◆ Your assignment
Reproduce the first line of the material below and each line after it, exactly, through the line containing "adding announced attacked", and give nothing more.

◆ Data to examine
────────────────────

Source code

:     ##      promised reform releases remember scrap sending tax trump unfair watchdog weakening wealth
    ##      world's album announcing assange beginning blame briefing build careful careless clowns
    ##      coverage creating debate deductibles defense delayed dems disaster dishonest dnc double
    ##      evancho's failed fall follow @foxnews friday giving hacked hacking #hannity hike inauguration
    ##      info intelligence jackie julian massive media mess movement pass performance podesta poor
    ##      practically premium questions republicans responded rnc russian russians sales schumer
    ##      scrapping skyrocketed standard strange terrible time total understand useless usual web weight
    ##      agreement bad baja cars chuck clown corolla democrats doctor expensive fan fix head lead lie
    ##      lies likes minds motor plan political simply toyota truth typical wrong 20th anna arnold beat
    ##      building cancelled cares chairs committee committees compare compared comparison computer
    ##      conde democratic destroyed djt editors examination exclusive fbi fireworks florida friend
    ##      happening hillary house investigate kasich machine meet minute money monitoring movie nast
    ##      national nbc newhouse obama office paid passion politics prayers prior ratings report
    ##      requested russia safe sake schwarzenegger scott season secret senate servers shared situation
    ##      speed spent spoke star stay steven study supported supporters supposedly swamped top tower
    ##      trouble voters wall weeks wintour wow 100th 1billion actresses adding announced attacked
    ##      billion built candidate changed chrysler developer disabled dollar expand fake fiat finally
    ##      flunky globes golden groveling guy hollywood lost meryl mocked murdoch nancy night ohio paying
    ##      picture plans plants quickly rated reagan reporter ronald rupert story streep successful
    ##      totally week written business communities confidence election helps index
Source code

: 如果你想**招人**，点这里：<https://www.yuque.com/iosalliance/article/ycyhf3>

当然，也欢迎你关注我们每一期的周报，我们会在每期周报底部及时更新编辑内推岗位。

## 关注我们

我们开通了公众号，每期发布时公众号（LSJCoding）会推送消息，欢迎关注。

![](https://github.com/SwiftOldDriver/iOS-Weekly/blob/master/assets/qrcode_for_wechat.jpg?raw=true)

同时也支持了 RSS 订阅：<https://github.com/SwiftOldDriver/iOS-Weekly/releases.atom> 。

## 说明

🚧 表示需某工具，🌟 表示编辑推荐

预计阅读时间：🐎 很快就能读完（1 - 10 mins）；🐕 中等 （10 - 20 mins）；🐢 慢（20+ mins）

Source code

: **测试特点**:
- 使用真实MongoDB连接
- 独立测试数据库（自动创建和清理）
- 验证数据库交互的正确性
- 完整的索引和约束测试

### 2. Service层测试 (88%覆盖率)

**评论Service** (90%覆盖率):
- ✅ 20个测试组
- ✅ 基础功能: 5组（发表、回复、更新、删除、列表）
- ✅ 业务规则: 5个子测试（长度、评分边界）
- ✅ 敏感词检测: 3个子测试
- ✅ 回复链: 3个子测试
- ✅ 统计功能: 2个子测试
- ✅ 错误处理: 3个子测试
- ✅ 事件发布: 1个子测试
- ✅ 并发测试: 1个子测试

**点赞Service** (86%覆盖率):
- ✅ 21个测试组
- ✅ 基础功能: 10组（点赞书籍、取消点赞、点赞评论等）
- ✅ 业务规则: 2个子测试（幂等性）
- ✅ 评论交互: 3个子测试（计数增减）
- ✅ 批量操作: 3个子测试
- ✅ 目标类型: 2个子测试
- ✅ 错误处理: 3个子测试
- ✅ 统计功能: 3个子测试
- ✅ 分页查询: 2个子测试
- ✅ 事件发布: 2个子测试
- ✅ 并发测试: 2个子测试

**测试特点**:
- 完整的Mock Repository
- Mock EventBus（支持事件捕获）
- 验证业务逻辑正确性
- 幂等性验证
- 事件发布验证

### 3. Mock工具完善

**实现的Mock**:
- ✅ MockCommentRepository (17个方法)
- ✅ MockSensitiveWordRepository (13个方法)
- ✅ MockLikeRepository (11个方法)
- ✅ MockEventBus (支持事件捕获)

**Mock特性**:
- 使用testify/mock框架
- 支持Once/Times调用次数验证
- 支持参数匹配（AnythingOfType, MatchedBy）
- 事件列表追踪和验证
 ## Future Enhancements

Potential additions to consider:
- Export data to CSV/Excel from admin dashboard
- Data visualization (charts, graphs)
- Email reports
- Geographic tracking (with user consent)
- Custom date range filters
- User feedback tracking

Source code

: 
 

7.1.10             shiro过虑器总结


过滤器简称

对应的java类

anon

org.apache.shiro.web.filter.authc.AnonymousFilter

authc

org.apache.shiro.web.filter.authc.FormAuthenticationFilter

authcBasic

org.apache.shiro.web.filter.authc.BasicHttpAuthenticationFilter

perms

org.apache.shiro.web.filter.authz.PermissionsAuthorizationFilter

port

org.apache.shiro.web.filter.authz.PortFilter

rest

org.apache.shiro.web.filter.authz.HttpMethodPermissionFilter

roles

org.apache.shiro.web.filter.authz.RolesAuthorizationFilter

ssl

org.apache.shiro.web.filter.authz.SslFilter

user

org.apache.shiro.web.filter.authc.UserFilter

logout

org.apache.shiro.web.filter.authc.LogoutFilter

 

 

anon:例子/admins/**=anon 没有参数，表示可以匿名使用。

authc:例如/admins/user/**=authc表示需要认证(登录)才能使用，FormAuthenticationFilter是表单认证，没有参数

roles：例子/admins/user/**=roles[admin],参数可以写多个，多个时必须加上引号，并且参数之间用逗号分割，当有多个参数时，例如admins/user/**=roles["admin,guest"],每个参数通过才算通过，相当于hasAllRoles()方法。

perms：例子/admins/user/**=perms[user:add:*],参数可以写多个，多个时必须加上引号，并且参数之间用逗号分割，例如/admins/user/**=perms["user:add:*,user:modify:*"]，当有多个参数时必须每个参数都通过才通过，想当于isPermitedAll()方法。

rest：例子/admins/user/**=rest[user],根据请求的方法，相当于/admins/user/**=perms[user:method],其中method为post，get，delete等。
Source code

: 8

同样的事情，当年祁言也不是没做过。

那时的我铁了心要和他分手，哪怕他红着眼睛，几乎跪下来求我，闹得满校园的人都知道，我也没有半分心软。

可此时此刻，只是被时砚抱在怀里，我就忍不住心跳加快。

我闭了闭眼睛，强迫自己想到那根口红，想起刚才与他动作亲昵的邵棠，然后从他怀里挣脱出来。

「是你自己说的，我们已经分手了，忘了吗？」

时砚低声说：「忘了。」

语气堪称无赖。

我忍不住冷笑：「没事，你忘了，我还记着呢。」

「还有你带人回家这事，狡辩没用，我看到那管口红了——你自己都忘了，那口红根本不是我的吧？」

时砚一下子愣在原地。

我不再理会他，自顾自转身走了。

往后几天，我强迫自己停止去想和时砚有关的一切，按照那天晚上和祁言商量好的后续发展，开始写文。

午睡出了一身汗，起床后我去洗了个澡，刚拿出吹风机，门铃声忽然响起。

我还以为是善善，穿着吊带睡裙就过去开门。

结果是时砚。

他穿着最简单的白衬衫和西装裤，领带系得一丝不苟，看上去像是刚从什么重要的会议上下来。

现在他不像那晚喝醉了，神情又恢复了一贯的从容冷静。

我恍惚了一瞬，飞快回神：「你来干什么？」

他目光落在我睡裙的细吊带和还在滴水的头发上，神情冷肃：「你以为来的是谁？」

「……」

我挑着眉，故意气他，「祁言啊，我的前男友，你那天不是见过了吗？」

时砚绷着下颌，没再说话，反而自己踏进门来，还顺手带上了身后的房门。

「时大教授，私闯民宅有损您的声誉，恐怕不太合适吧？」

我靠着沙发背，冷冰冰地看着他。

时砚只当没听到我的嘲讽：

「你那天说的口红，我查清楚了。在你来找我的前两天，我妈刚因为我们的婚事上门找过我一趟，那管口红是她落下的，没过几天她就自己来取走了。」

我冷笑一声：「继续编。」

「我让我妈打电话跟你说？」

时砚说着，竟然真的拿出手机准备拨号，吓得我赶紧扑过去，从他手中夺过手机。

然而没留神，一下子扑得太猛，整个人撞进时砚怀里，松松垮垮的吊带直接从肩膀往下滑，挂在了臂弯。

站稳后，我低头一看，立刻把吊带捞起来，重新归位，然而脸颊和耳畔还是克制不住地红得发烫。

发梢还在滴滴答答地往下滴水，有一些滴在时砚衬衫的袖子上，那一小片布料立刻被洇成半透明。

────────────────────

◆ Response to this task
Source code

:     ##      promised reform releases remember scrap sending tax trump unfair watchdog weakening wealth
    ##      world's album announcing assange beginning blame briefing build careful careless clowns
    ##      coverage creating debate deductibles defense delayed dems disaster dishonest dnc double
    ##      evancho's failed fall follow @foxnews friday giving hacked hacking #hannity hike inauguration
    ##      info intelligence jackie julian massive media mess movement pass performance podesta poor
    ##      practically premium questions republicans responded rnc russian russians sales schumer
    ##      scrapping skyrocketed standard strange terrible time total understand useless usual web weight
    ##      agreement bad baja cars chuck clown corolla democrats doctor expensive fan fix head lead lie
    ##      lies likes minds motor plan political simply toyota truth typical wrong 20th anna arnold beat
    ##      building cancelled cares chairs committee committees compare compared comparison computer
    ##      conde democratic destroyed djt editors examination exclusive fbi fireworks florida friend
    ##      happening hillary house investigate kasich machine meet minute money monitoring movie nast
    ##      national nbc newhouse obama office paid passion politics prayers prior ratings report
    ##      requested russia safe sake schwarzenegger scott season secret senate servers shared situation
    ##      speed spent spoke star stay steven study supported supporters supposedly swamped top tower
    ##      trouble voters wall weeks wintour wow 100th 1billion actresses adding announced attacked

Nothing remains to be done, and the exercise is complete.